There needs to be a similar level of protection for small businesses and community organisations when it comes to the supply of technology so that these users have the same level of protection as the ordinary consumer. This is because these kind of users will purchase goods in the same manner as the ordinary consumer, including purchasing “residential-rated” goods due to the limited know-how of their staff / volunteers and their budget. As well, they don’t have continual access to legal resources in the same manner that a big business would have, so they wouldn’t be in a position to have supply contracts properly assessed. This also applies to people who are running “micro-businesses” from their home for such activities like blogging / small-time journalism, Web-site development, cleaning services and the like.
Another issue that has to be raised is supply of these goods and services across national borders, which is something that is very common with digitally-supplied goods and services.
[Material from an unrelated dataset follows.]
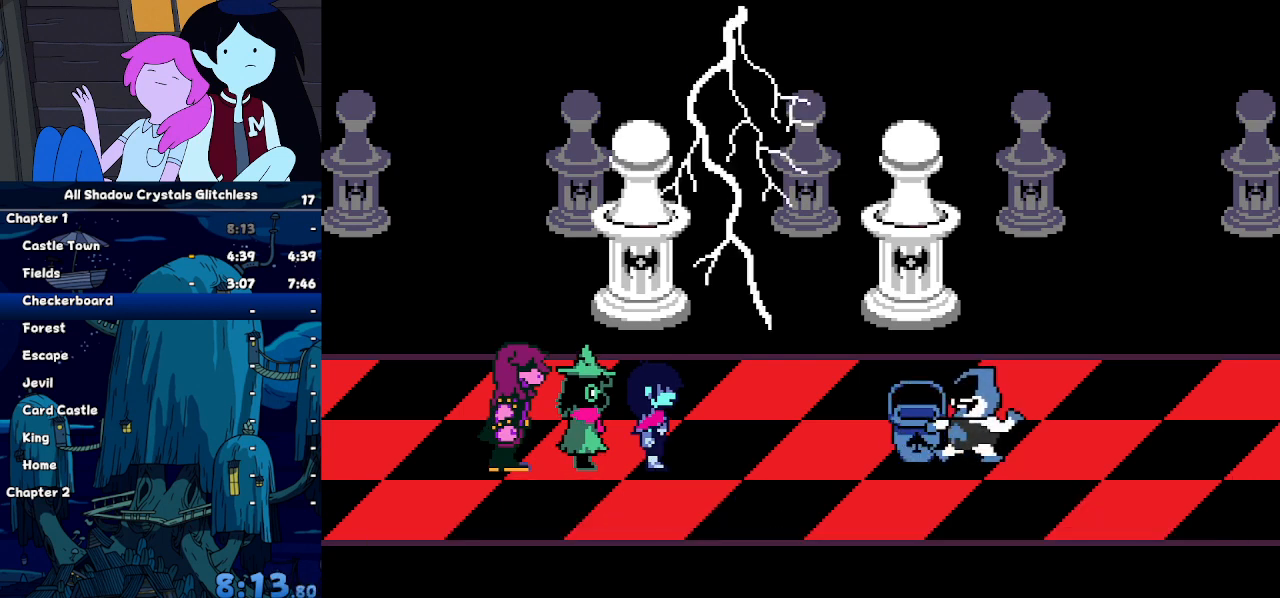
Gameplay with keyboard; each line is a JSON object with the keys held at the frame after it. "events" lists presses ("down") and releases ("up") of "c", "down", "left", "return", "right", "up", "x" and "z" between this image and that frame as [ms after this image, input, new state], when the widget could be followed in between. No other keys are recorded. Mouse input is not recorded. Not read: ctrl shift.
{"keys": [], "events": []}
What would happen if a piece of downloaded software that was bought from an American supplier by a Briton failed or if a British software developer supplied a balky WordPress theme to an Australian blogger?
What I see of this law is for a major jurisdiction to bring the spirit of proper consumer protection normally enjoyed with physical goods to digitally-supplied goods and encompass it under one statute. Jurisdictions that work to the Westminster style of government, like most of the British Commonwealth countries, may find this legislation easier to implement with very few changes.